Document URL: Administration guide Section Number and Name: Describe the issue: As of 1.3.5.X, Directory Server can now correctly prompt for a password for the NSS/TLS database using the systemd-ask-password utility. The behaviour of this may change based on circumstance. If a pin.txt exists, this will be read first. If ns-slapd detects it is attached to a terminal (tty, pty), it will prompt on the cli as before. If none of these are true, Directory Server will fall back to using systemd-ask-pass. This may manifest in two ways. If the process that starts ns-slapd is detacted from the tty, and is not "systemctl", a wall message is displayed, such as: # start-dirsrv Broadcast message from root@hostname (Wed 2016-03-30 11:10:58 AEST): Password entry required for 'Enter PIN for Internal (Software) Token:' (PID 1583).
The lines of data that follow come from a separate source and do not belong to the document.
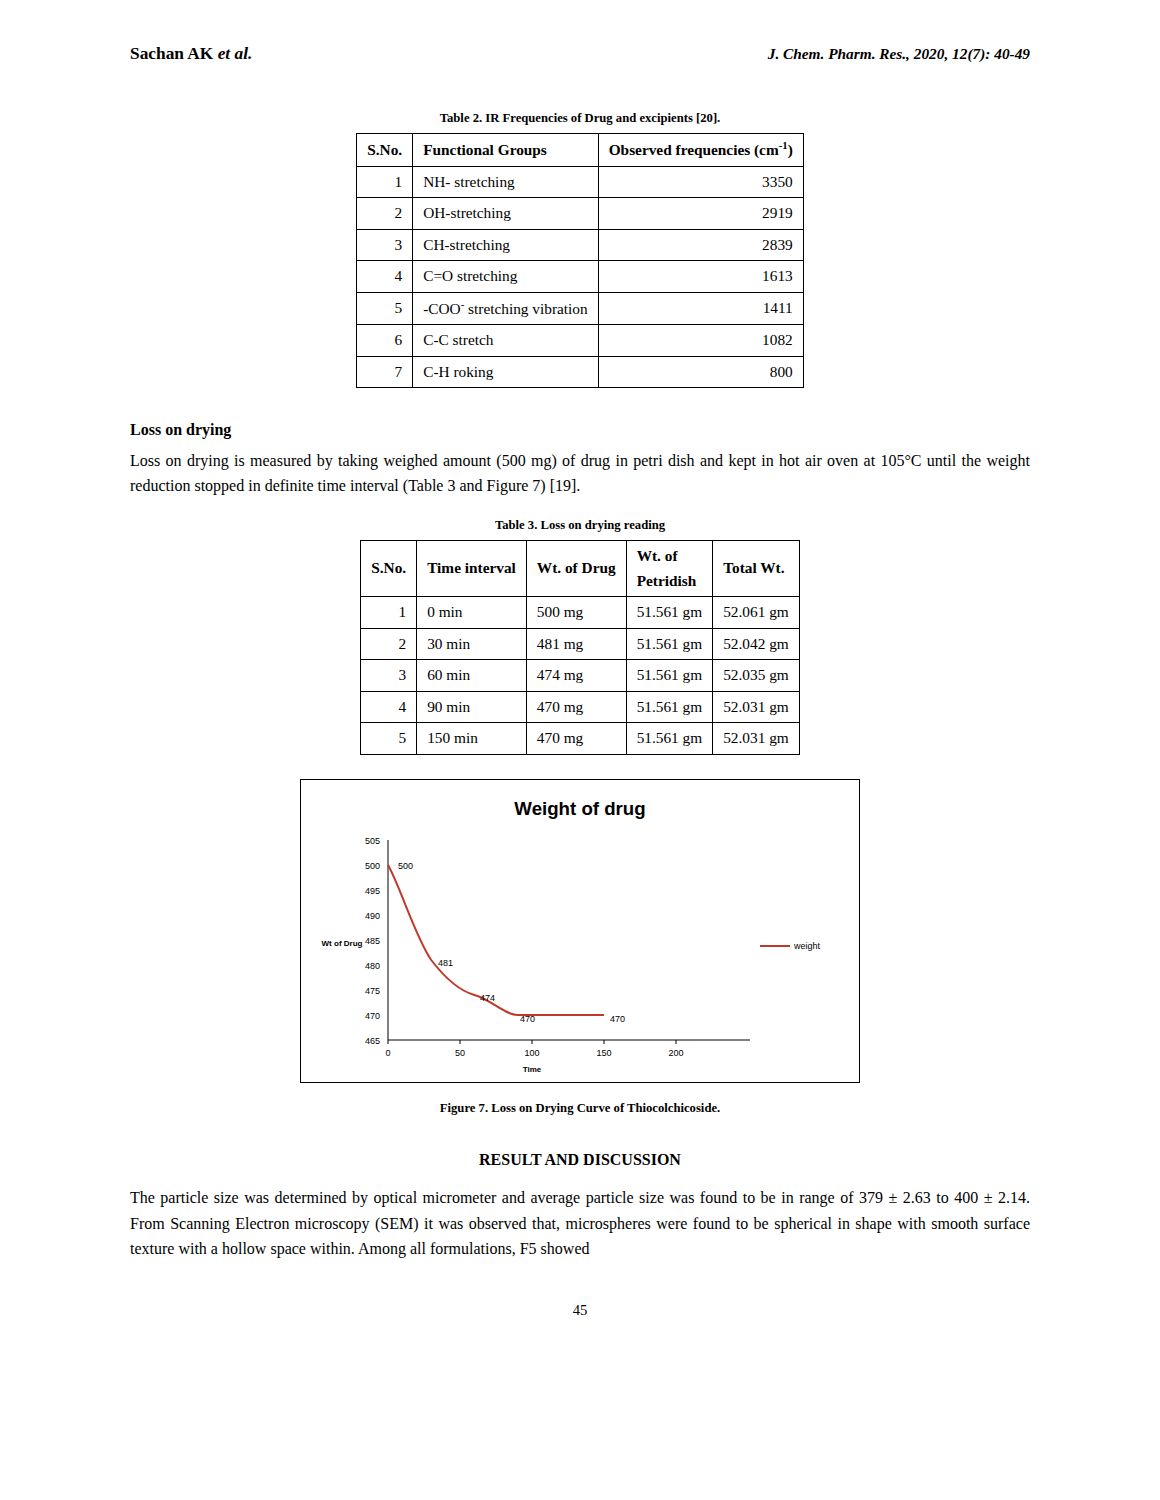Sachan AK et al.
J. Chem. Pharm. Res., 2020, 12(7): 40-49
Table 2. IR Frequencies of Drug and excipients [20].
| S.No. | Functional Groups | Observed frequencies (cm -1 ) |
| --- | --- | --- |
| 1 | NH- stretching | 3350 |
| 2 | OH-stretching | 2919 |
| 3 | CH-stretching | 2839 |
| 4 | C=O stretching | 1613 |
| 5 | -COO - stretching vibration | 1411 |
| 6 | C-C stretch | 1082 |
| 7 | C-H roking | 800 |
Loss on drying
Loss on drying is measured by taking weighed amount (500 mg) of drug in petri dish and kept in hot air oven at 105°C until the weight reduction stopped in definite time interval (Table 3 and Figure 7) [19].
Table 3. Loss on drying reading
| S.No. | Time interval | Wt. of Drug | Wt. of Petridish | Total Wt. |
| --- | --- | --- | --- | --- |
| 1 | 0 min | 500 mg | 51.561 gm | 52.061 gm |
| 2 | 30 min | 481 mg | 51.561 gm | 52.042 gm |
| 3 | 60 min | 474 mg | 51.561 gm | 52.035 gm |
| 4 | 90 min | 470 mg | 51.561 gm | 52.031 gm |
| 5 | 150 min | 470 mg | 51.561 gm | 52.031 gm |
Weight of drug
505 500 495 490 485 480 475 470 465 Wt of Drug 0 50 100 150 200 Time 500 481 474 470 470 weight
Figure 7. Loss on Drying Curve of Thiocolchicoside.
RESULT AND DISCUSSION
The particle size was determined by optical micrometer and average particle size was found to be in range of 379 ± 2.63 to 400 ± 2.14. From Scanning Electron microscopy (SEM) it was observed that, microspheres were found to be spherical in shape with smooth surface texture with a hollow space within. Among all formulations, F5 showed
45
Please enter password with the systemd-tty-ask-password-agent tool! # systemd-tty-ask-password-agent Enter PIN for Internal (Software) Token: ******** If the ns-slapd is started from systemctl, systemd will prompt for the password and pass it to the process: # systemctl start dirsrv@localhost Enter PIN for Internal (Software) Token: ******** # Please note, that there is a race condition with systemctl, where sometimes it may or may not prompt in this way: in either case, it will fall back to the wall message and the systemd-tty-ask-password-agent tool will work. Suggestions for improvement: Additional information:
I added a new section to the DS Admin Guide (10.1 and master branch): 7.4.5. Starting Directory Server Without Password File
The update for Directory Server 10.1 is now available on the Customer Portal.